77. Having regard to the circumstances of the case and taking into account the overall duration of the proceedings, the Court finds that the “reasonable time” requirement laid down in Article 6 § 1of the Convention was not complied in the present case. There has therefore been a violation of that provision.
II. APPLICATION OF ARTICLE 41 OF THE CONVENTION
78. Article 41 of the Convention provides:
“If the Court finds that there has been a violation of the Convention or the Protocols thereto, and if the internal law of the High Contracting Party concerned allows only partial reparation to be made, the Court shall, if necessary, afford just satisfaction to the injured party.”
A. Damage
79. The applicant did not claim any pecuniary damage. However, under the head of non-pecuniary damage, he asked the Court to award him PLN 100,000 [approximately EUR 25,000].
80. The Government considered that the amount claimed was inordinately excessive.
81. The Court accepts that the applicant has certainly suffered non-pecuniary damage, such as distress and frustration resulting from the undue prolongation of his cases. Making its assessment on equitable basis, the Court awards the applicant EUR 8,000 under this head.
B. Costs and expenses
82. The applicant, who received legal aid from the Council of Europe in connection with the presentation of his case, sought reimbursement of 1,500 US dollars for costs and expenses incurred in the proceedings before the Court.
83. The Government maintained that this claim was excessive.
84. The Court has assessed the claim in the light of the criteria laid down in its case-law (see Nikolova v. Bulgaria [GC], no. 31195/96, § 79, ECHR 1999-II; Baranowski v. Poland, no. 28358/95, § 85, ECHR 2000-III; and Kudła v. Poland [GC], no. 30210/96, § 168, ECHR 2000-XII).

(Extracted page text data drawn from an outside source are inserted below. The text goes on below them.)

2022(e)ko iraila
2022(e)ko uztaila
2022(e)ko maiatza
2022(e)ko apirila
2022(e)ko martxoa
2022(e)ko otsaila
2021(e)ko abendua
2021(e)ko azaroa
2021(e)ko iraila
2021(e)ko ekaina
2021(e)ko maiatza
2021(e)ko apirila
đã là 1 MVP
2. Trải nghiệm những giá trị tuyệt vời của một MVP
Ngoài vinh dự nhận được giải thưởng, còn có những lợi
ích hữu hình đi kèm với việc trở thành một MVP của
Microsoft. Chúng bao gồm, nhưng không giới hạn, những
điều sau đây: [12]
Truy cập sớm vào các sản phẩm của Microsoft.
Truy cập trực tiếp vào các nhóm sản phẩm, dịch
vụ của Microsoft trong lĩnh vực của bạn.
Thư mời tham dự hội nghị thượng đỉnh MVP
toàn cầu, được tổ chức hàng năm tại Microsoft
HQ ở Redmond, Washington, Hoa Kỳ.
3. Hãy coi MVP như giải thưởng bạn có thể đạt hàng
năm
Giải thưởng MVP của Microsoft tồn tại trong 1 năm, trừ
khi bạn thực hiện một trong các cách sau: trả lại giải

Applying the said criteria to the present case and making its assessment on an equitable basis, the Court considers it reasonable to award the applicant EUR 1,500 for his costs together with any value-added tax that may be chargeable, less the EUR 630 received by way of legal aid from the Council of Europe.
C. Default interest
85. The Court considers it appropriate that the default interest should be based on the marginal lending rate of the European Central Bank to which should be added three percentage points (see Christine Goodwin v. the United Kingdom [GC], no. 28957/97, § 124, to be published in ECHR 2002-...).

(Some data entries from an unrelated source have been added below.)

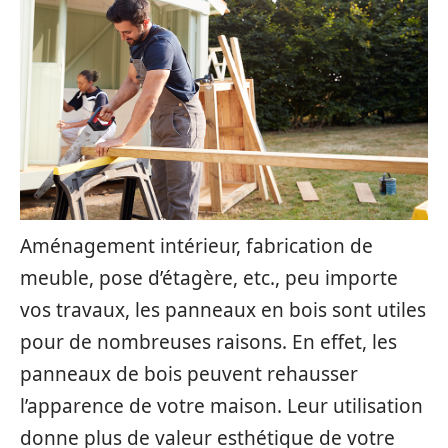
Aménagement intérieur, fabrication de
meuble, pose d’étagère, etc., peu importe
vos travaux, les panneaux en bois sont utiles
pour de nombreuses raisons. En effet, les
panneaux de bois peuvent rehausser
l’apparence de votre maison. Leur utilisation
donne plus de valeur esthétique de votre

FOR THESE REASONS, THE COURT UNANIMOUSLY
1. Holds that there has been a violation of Article 6 § 1 of the Convention on the account of the excessive length of the proceedings concerning the building permit;
2. Holds that there has been a violation of Article 6 § 1 of the Convention on the account of the excessive length of the proceedings concerning the demolition order;
3. Holds
(a) that the respondent State is to pay the applicant, within three months from the date on which the judgment becomes final according to Article 44 § 2 of the Convention, the following amounts:
(i) EUR 8,000 (eight thousand euros) in respect of non-pecuniary damage, to be converted into the national currency of the respondent State at the rate applicable at the date of settlement;
(ii) EUR 870 (eight hundred seventy euros) in respect of costs and expenses, plus any tax that may be chargeable;
(iii) any tax that may be chargeable on the above amounts;
(b) that from the expiry of the above-mentioned three months until settlement simple interest shall be payable on the above amounts at a rate equal to the marginal lending rate of the European Central Bank during the default period plus three percentage points;
4. Dismisses unanimously the remainder of the applicant’s claim for just satisfaction.
Done in English, and notified in writing on 11 February 2003, pursuant to Rule 77 §§ 2 and 3 of the Rules of Court.